The report itself is divided into two parts or documents
PART 1: A Holistic View on CSIRT Development
Part 1 of the report comprises a thorough desk review of academic and grey literature (e.g., reports of security vendors, independent organizations, government entities, N- CSIRTs). It lists the N-CSIRT services and identifies organizational models, applied incident handling processes, workflows, required human skill sets, training resources, applicable toolsets, maturity assessment methods, and best practices in capacity development.
This study conducted a thorough review of NSIRTs to highlight their development, successes and shortcomings, and solutions for growth. The content of this literature review is presented in five sections, to aid in identifying the maturity models of CSIRTs, review best practices, highlight the legal frameworks, and report on NSIRTs development case studies. This literature review provided significant insight into the survey development for this project.

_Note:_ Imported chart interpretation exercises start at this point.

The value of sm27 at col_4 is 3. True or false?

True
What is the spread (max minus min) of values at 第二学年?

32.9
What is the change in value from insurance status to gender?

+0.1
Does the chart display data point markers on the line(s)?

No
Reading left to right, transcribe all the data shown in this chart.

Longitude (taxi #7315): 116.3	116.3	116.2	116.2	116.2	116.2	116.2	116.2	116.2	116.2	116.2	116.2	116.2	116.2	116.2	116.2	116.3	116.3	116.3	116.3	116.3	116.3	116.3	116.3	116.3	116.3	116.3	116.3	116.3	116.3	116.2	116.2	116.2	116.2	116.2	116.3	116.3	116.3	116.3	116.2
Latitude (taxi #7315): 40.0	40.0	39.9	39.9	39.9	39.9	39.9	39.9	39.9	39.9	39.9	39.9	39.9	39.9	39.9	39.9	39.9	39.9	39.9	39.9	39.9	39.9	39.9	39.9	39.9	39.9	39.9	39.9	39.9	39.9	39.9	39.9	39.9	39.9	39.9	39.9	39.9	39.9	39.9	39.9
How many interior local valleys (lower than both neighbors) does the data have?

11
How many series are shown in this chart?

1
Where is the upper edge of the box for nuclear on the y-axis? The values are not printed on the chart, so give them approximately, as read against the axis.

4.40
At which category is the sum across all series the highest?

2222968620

PART 2: A Guideline for Development
Part 2 of this report represents a two-stage project,
It discusses the findings and recommendations of the ‘Cyber Incident Management in Low-Income Countries’ project, funded by the Global Forum on Cyber Expertise (GFCE). The project aims to create a tailorable guide for low-income countries to develop or improve their CSIRT capabilities in an affordable way to respond to the evolving cyber threat environment effectively.
The research team conducted surveys with 16 N-CSIRTs in low-income or developing countries to better understand the technical and organizational aspects of N-CSIRT services and sufficiently grasp the needs of the corresponding countries. In these surveys and follow-up semi-structured interviews with three of these N-CSIRTs, we explored which services those CSIRTs deliver, what type of technical and organizational capabilities they have, their medium and long-term goals, and their best practices in capacity building. The findings of the survey analysis are presented in Section 1 of this report.